Турки называли это «тактическим переселением», но, если называть вещи своими именами, это была самая настоящая депортация и холокост. В мире это событие известно как геноцид армян. Все началось еще после распада Османской империи, за которым и последовали атаки на армянский народ в Анатолии и по всей территории Турции.
Впрочем, в романе речь идет совсем не об этих драматических фактах истории. Автор, Артур Алексанян, переносит воспоминания своей матери в другое время, а точнее, в 1922-й год, отмеченный другой кровавой резней. Проиграв войну (Первую мировую), Османская империя лишилась большого количества своей территории.
Кроме того, ее оккупировали французы, итальянцы, греки – последние заняли Смирну, где уже давно образовалась целая греческая колония. Греческая оккупация Западной Анатолии была кровавой, как и последовавшая за ней греко-турецкая война, кульминацией которой стал пожар в Смирне в сентябре 1922 года.

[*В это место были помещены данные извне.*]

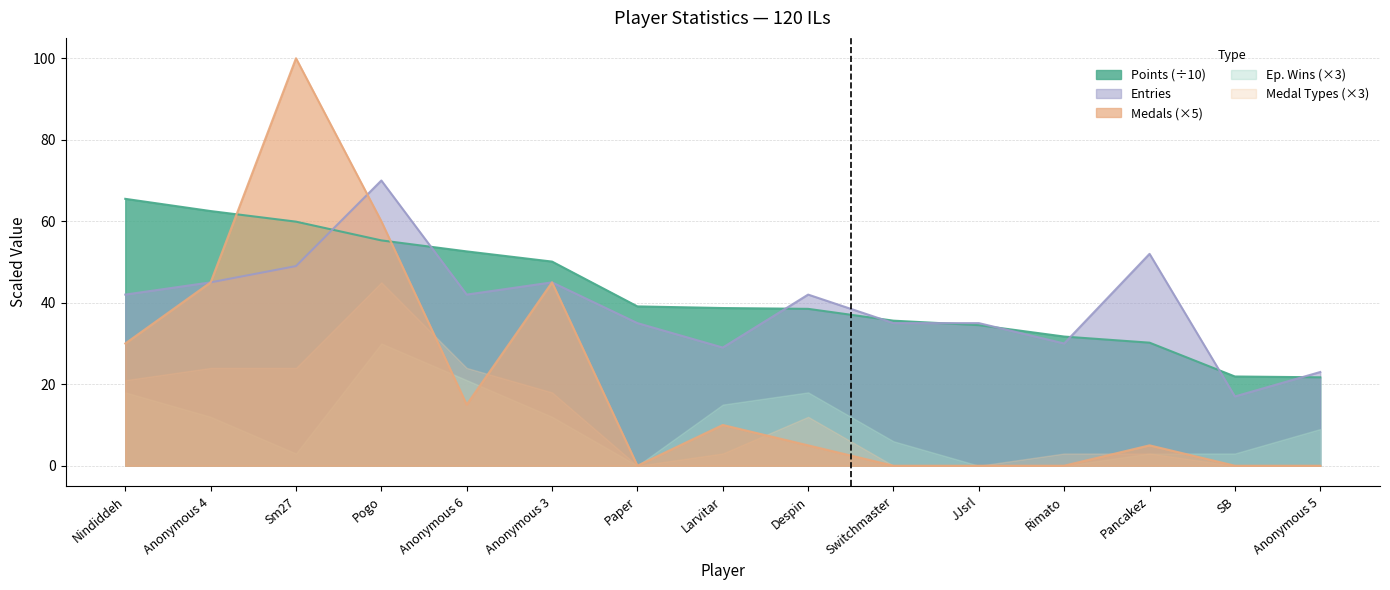

How many times do Medals and Points cross each other?

2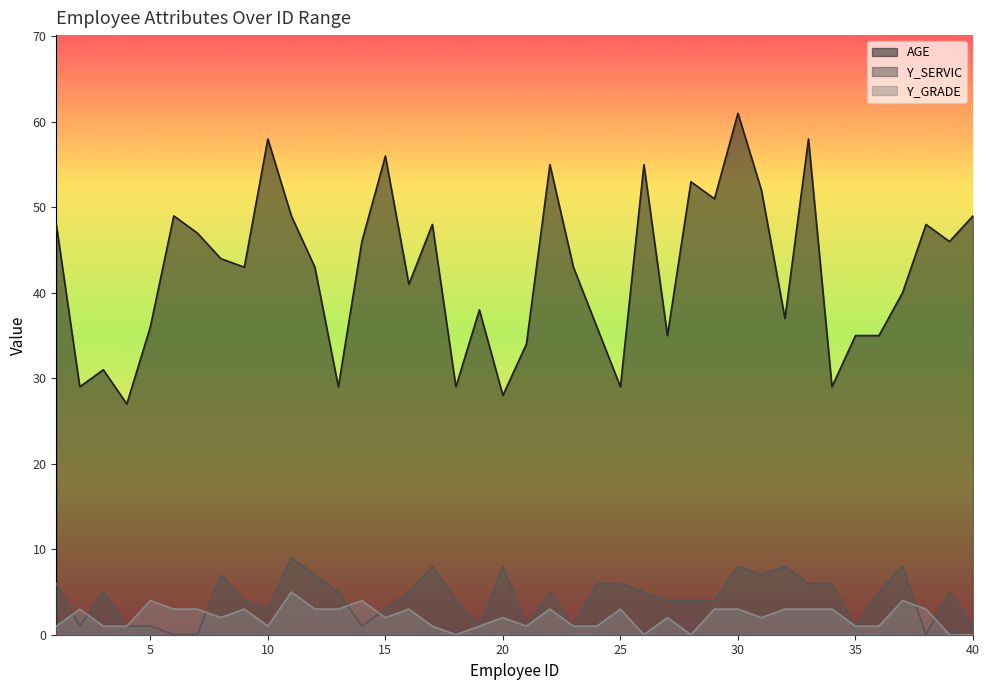

How many lines are shown in the chart?

3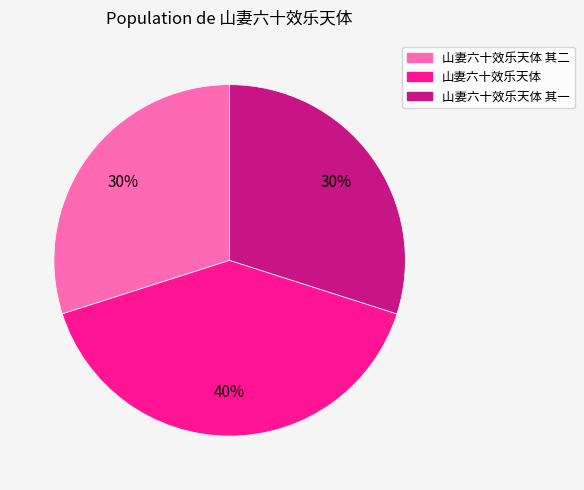

The 山妻六十效乐天体 slice represents 54% of the pie. True or false?

False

Контрнаступление Турции очень быстро приобрело форму этнической зачистки. Оно было направлено как против греков, так и против армян – народа, исповедовавшего христианство, причем как православное, так и католическое.
Возвращаясь к книге, стоит подчеркнуть, что даже в рассказе о самых печальных воспоминаниях нет ни капли ненависти. Только меланхолия, которая отчетливо слышится в голосах каждого из сменяющих друг друга повествователей: турецкого офицера, который спасает хозяйку захваченного им дома; двух женщин, сбежавших из Бандырмы – матери и бабушки ребенка, которого ветры Армении унесут далеко от его земли.
Эти ветры дуют в обратную сторону, потому что весь мир движется в обратную сторону, и в порту больше не безопасно. Вот так, меняя голоса, и рассказывается эта история семейной диаспоры, которая попадает в Венецию – гостеприимный город с большой армянской общиной.
Превосходное послесловие Эмануэлиты Веккио безупречно и детально обрисовывает самую суть романа: необходимость. Необходимость его написать, чтобы вернуть себе все воспоминания, а вместе с ними – свою национальную идентичность, найти свое собственное «я» в этом бегстве, закрепить это живыми образами, найденными где-то в глубинах памяти, закрепить все это путешествиями, которые, казалось, были предопределены самой судьбой. И в конце концов, отказаться принять все просто так, как есть, чтобы обрести совершенно иное и новое внутреннее спокойствие.